***** DATA FOR THIS EXERCISE

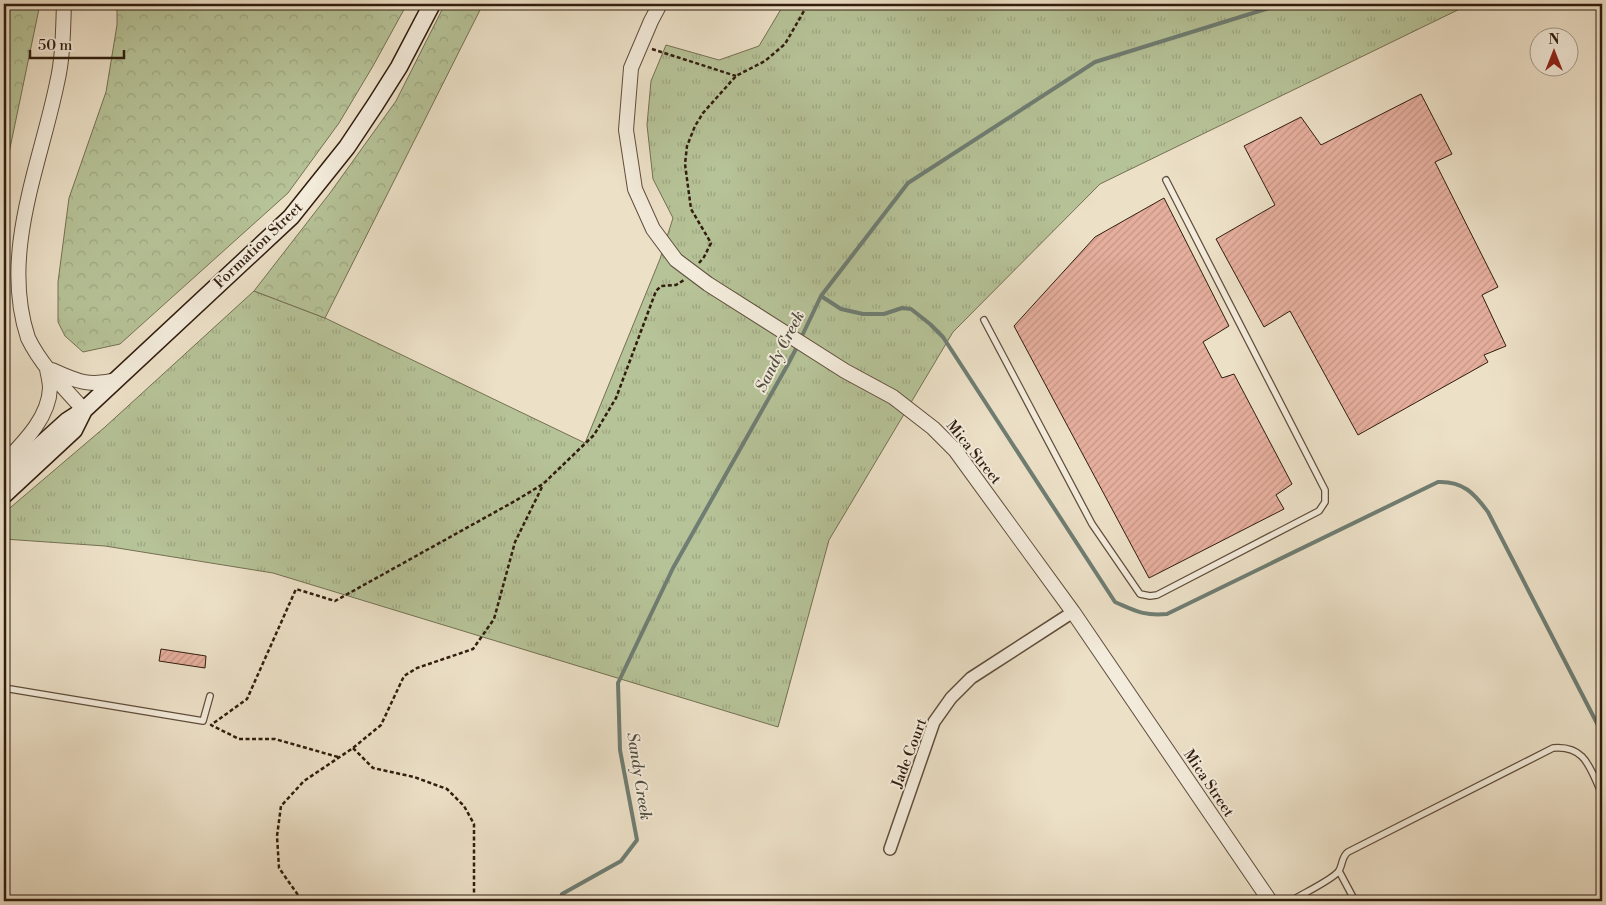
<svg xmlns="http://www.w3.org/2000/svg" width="1606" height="905" font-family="'Libre Bodoni',serif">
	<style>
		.grass { fill: url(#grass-tufts); stroke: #747052 }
		.forest { fill: url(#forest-crowns); stroke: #747052 }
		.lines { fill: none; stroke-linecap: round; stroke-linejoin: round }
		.stream { stroke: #6f7d72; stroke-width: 4 }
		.building { fill: url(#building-hatch); stroke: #311d0e }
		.service-casing { stroke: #604e3c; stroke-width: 8 }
		.minor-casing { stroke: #604e3c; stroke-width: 14 }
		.tertiary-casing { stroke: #604e3c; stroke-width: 16 }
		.secondary-casing { stroke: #311d0e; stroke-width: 19 }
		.path { stroke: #311d0e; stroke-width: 2.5; stroke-dasharray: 4 2.5; stroke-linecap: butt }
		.service { stroke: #f3ebdb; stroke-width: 5.5 }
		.minor { stroke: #f3ebdb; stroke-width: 11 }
		.tertiary { stroke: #f3ebdb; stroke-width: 14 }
		.secondary { stroke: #f3ebdb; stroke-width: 16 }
		.labels { text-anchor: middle; stroke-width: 4; stroke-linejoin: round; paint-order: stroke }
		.street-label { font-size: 15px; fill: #311d0e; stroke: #f3ebdb }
		.water-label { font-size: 16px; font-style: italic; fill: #504d40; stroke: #f3ebdb }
	</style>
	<defs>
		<pattern id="grass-tufts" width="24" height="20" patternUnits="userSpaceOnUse" patternTransform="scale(1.25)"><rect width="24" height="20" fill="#b6c297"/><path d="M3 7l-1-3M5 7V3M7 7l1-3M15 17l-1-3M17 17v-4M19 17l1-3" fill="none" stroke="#9da681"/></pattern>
		<pattern id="forest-crowns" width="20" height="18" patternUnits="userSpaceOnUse" patternTransform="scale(1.25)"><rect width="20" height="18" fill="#b6c297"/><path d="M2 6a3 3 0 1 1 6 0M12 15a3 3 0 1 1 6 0" fill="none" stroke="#9da681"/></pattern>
		<pattern id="building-hatch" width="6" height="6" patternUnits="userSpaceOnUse" patternTransform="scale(1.25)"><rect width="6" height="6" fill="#e5ae9d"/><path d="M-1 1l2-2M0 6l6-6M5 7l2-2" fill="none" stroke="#c59586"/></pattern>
	</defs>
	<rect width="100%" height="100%" fill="#ece0c7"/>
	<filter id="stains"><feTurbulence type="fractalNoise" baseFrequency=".004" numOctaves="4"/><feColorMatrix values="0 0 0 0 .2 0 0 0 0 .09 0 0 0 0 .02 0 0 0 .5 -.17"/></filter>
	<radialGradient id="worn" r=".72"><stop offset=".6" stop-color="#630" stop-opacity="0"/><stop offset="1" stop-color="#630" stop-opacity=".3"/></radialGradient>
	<path class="grass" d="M784,4h686l-370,180 -147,148 -124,208 -51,187 -505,-154 -168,-27 -101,-7v-26l101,-86 149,-136 71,27 260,125 75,-184 13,-41 -20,-39 -6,-54 4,-44 15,-36 53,15 40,-14z"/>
	<path class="forest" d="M4,4h36l-36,173z
		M117,4h290l-34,62 -34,57 -51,70 -168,151 -37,8 -18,-16 -7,-14v-40l11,-84 37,-106 11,-67z
		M445,4h38l-158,314 -71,-27 76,-98 66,-92z"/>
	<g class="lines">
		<path class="stream" d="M821,296l20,13 22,5h21l18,-6 9,1 19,15 13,13 172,265c21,9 28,14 52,12l271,-132c25,-1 36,11 50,30l114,221
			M801,338l20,-42 87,-113 187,-121 187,-58
			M560,901l2,-7 59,-33 16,-21 -17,-90 -2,-67 55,-115 114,-202 11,-21"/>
	</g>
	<path class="building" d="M1421,94l31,60 -17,8 63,125 -16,8 24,51 -22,9 4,7 -130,73 -68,-124 -26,16 -48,-88 59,-34 -31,-59 57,-29 20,28z
		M1164,198l65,128 -26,16 19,36 12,-4 58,110 -16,11 8,14 -135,69 -135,-252 81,-89z
		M161,649l45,7 -1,12 -46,-7z"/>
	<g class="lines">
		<g class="service-casing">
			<path id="service" d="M984,320l108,204 48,70 10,2 7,-1 162,-84 6,-9v-12l-159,-310
				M4,688l199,33 7,-25
				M1339,871l16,30
				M1291,901c11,-7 39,-20 47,-29 5,-6 3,-15 10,-20l205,-104c33,-3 37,21 49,46"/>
		</g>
		<g class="minor-casing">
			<path id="minor" d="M890,849l44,-127 17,-24 20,-20 102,-66"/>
		</g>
		<g class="tertiary-casing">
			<path id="tertiary" d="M64,4c-1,26 -1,54 -7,79 -17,83 -57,171 -29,255 13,27 36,50 56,72
				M660,4l-9,17 -20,47 -5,62 9,59 18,40 23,31 32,24 137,87 48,26 40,31 22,22 118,162 197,289
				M52,370c24,11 37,17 64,10
				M4,463c19,-20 45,-45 46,-75 0,-6 -2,-13 -3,-19"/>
		</g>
		<g class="secondary-casing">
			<path id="secondary" d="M4,478l63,-57 17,-11 207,-193 56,-70 28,-42 24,-38 33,-63
				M4,495l70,-65 10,-20"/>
		</g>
		<path class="path" d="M652,49l84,27
			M699,263l5,-6 7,-14 -20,-34 -6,-45 2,-18 8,-20 8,-13 33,-37 29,-15 20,-17 23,-40
			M353,748l20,20 41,9 33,12 17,17 10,18v77
			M338,757l-63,-18h-36l-28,-14 36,-26 49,-110 39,12 180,-100 28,-17 51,-49 22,-37 40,-107 5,-5 15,-1 8,-5
			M300,901l-2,-6 -19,-27 -2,-32 4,-30 23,-25 49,-33 28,-23 23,-49 13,-8 56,-19 21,-30 21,-77 28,-57"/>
		<use href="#service" class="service"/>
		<use href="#minor" class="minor"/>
		<use href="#tertiary" class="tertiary"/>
		<use href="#secondary" class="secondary"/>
	</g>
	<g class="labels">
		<g class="street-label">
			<text transform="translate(258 245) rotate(-44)" y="5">Formation Street</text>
			<text transform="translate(974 452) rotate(51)" y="5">Mica Street</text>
			<text transform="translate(909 753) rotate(-69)" y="5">Jade Court</text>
			<text transform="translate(1209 783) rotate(56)" y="5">Mica Street</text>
		</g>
		<g class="water-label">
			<text transform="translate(779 351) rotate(-63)" y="6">Sandy Creek</text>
			<text transform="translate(640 776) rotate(81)" y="6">Sandy Creek</text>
		</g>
	</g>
	<rect width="1606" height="905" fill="none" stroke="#ece0c7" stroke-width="20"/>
	<rect x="5" y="5" width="1596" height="895" fill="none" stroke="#311d0e" stroke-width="2.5"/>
	<rect x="10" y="10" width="1586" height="885" fill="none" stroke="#311d0e"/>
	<g transform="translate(1554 52)"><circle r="24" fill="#f3ebdb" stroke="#a59989"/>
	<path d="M0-4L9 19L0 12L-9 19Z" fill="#8f2418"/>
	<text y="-8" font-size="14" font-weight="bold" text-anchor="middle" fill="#311d0e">N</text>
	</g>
	<path d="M30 50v8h94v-8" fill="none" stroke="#311d0e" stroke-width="2.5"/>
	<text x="38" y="50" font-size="15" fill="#311d0e" stroke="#f3ebdb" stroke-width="4" paint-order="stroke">50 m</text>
	<rect width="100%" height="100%" filter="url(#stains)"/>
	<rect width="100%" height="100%" fill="url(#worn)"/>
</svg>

**********

→ TASK TO CARRY OUT
Above are the entries. Output exactly the lines beginning with the line that has "none; stroke-linecap: round;" and ending with the line that has "middle; stroke-width: 4;".

→ SOLUTION TO THIS EXERCISE
		.lines { fill: none; stroke-linecap: round; stroke-linejoin: round }
		.stream { stroke: #6f7d72; stroke-width: 4 }
		.building { fill: url(#building-hatch); stroke: #311d0e }
		.service-casing { stroke: #604e3c; stroke-width: 8 }
		.minor-casing { stroke: #604e3c; stroke-width: 14 }
		.tertiary-casing { stroke: #604e3c; stroke-width: 16 }
		.secondary-casing { stroke: #311d0e; stroke-width: 19 }
		.path { stroke: #311d0e; stroke-width: 2.5; stroke-dasharray: 4 2.5; stroke-linecap: butt }
		.service { stroke: #f3ebdb; stroke-width: 5.5 }
		.minor { stroke: #f3ebdb; stroke-width: 11 }
		.tertiary { stroke: #f3ebdb; stroke-width: 14 }
		.secondary { stroke: #f3ebdb; stroke-width: 16 }
		.labels { text-anchor: middle; stroke-width: 4; stroke-linejoin: round; paint-order: stroke }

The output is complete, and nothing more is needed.